* **WORK ORDER**: Extract the full passage on Walston's later football career and personal life, reproducing every line word for word.

* **PASSAGE**:
In mid-September 1974, the Bears hired Jim Finks as the team's new general manager, and to also hold the positions of executive vice-president and chief operating officer. In October 1974, Finks reportedly moved Walston from the personnel director to solely evaluating college players. It is also reported that Walston announced his resignation as player personnel director and assistant to Halas in early December 1974, stating it was in the Bears' best interest and that "I realize some of my previous services will fall under Finks' direction and I feel duplication of them will crowd the program". Walston reportedly stayed on in the role of a scout with the Bears, though by at least mid-1975 he was no longer scouting for the Bears.

=== Canadian Football League and World Football League ===
Walston later served as a scout for the Edmonton Eskimos in the Canadian Football League, from 1978 to 1980; and scouted for the United States Football League from 1983 to 1985.

== Personal life and death ==
Toward the very end of his career in 1962 and leading into 1963, Walston partnered in building an elaborate spa and health club in Cherry Hill, New Jersey. Over time he had other fitness centers in New Jersey. Walston worked as a deputy sheriff in Tattnall County, Georgia, and as athletic director of the Georgia State Prison. He also was certified as a deep sea diver. He operated a travel agency for two years, between the time he left the Chicago Bears and joined the Edmonton Eskimos.

Walston died of a heart attack at age 58, on October 7, 1987, at Alexian Brothers Medical Center, Elk Grove Village, Illinois.

* **ENTRIES SUPPLIED**:
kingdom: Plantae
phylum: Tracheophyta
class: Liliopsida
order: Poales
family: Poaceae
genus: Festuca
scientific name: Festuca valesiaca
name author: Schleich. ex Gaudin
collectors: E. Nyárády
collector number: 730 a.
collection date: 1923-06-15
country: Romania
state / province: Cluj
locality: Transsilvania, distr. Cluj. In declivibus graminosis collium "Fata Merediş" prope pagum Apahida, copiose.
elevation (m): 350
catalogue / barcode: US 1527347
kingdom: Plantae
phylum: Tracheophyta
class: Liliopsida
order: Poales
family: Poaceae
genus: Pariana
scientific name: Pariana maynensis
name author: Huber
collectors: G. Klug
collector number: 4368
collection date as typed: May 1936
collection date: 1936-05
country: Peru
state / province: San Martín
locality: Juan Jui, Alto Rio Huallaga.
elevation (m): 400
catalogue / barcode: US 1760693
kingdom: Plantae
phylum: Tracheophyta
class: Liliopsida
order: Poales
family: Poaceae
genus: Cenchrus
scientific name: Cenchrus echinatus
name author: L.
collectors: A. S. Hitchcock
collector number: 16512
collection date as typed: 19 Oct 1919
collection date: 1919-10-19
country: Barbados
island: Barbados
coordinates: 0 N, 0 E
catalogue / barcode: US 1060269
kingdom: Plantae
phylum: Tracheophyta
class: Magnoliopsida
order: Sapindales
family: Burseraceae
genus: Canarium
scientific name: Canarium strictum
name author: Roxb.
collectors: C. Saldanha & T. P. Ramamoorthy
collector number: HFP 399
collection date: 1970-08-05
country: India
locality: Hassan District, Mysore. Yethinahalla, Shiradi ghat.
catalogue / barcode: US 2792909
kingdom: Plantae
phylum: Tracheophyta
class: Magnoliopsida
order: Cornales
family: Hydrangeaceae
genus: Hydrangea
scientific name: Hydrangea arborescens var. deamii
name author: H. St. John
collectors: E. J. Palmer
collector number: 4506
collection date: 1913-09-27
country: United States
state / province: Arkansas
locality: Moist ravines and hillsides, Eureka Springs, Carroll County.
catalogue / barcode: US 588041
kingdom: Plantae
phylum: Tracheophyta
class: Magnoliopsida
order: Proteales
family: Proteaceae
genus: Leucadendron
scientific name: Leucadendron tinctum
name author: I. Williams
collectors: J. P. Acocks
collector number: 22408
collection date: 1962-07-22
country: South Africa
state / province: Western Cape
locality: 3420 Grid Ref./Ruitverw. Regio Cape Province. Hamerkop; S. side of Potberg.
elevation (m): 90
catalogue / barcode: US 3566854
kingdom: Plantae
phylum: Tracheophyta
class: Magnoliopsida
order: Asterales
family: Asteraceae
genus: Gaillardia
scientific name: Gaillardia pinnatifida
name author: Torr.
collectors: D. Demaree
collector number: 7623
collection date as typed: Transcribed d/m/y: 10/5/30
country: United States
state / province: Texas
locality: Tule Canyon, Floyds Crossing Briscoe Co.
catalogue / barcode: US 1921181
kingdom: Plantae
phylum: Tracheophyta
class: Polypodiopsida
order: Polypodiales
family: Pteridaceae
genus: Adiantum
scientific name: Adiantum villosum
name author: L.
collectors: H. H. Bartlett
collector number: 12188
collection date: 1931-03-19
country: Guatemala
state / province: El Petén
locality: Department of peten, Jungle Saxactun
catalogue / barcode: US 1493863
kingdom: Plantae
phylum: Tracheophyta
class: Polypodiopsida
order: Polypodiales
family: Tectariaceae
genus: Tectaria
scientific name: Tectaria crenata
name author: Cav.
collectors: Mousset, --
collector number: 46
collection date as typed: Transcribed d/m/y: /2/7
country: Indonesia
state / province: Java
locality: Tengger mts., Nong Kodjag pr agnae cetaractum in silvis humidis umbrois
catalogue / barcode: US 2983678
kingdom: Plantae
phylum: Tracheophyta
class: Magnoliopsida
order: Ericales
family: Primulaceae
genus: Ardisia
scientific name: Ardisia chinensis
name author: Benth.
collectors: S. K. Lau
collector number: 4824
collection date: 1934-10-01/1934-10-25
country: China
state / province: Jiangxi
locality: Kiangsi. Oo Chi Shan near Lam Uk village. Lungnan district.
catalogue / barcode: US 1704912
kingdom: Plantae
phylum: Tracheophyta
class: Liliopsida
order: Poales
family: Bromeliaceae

* **EXERCISE RESULT**:
In mid-September 1974, the Bears hired Jim Finks as the team's new general manager, and to also hold the positions of executive vice-president and chief operating officer. In October 1974, Finks reportedly moved Walston from the personnel director to solely evaluating college players. It is also reported that Walston announced his resignation as player personnel director and assistant to Halas in early December 1974, stating it was in the Bears' best interest and that "I realize some of my previous services will fall under Finks' direction and I feel duplication of them will crowd the program". Walston reportedly stayed on in the role of a scout with the Bears, though by at least mid-1975 he was no longer scouting for the Bears.

=== Canadian Football League and World Football League ===
Walston later served as a scout for the Edmonton Eskimos in the Canadian Football League, from 1978 to 1980; and scouted for the United States Football League from 1983 to 1985.

== Personal life and death ==
Toward the very end of his career in 1962 and leading into 1963, Walston partnered in building an elaborate spa and health club in Cherry Hill, New Jersey. Over time he had other fitness centers in New Jersey. Walston worked as a deputy sheriff in Tattnall County, Georgia, and as athletic director of the Georgia State Prison. He also was certified as a deep sea diver. He operated a travel agency for two years, between the time he left the Chicago Bears and joined the Edmonton Eskimos.

Walston died of a heart attack at age 58, on October 7, 1987, at Alexian Brothers Medical Center, Elk Grove Village, Illinois.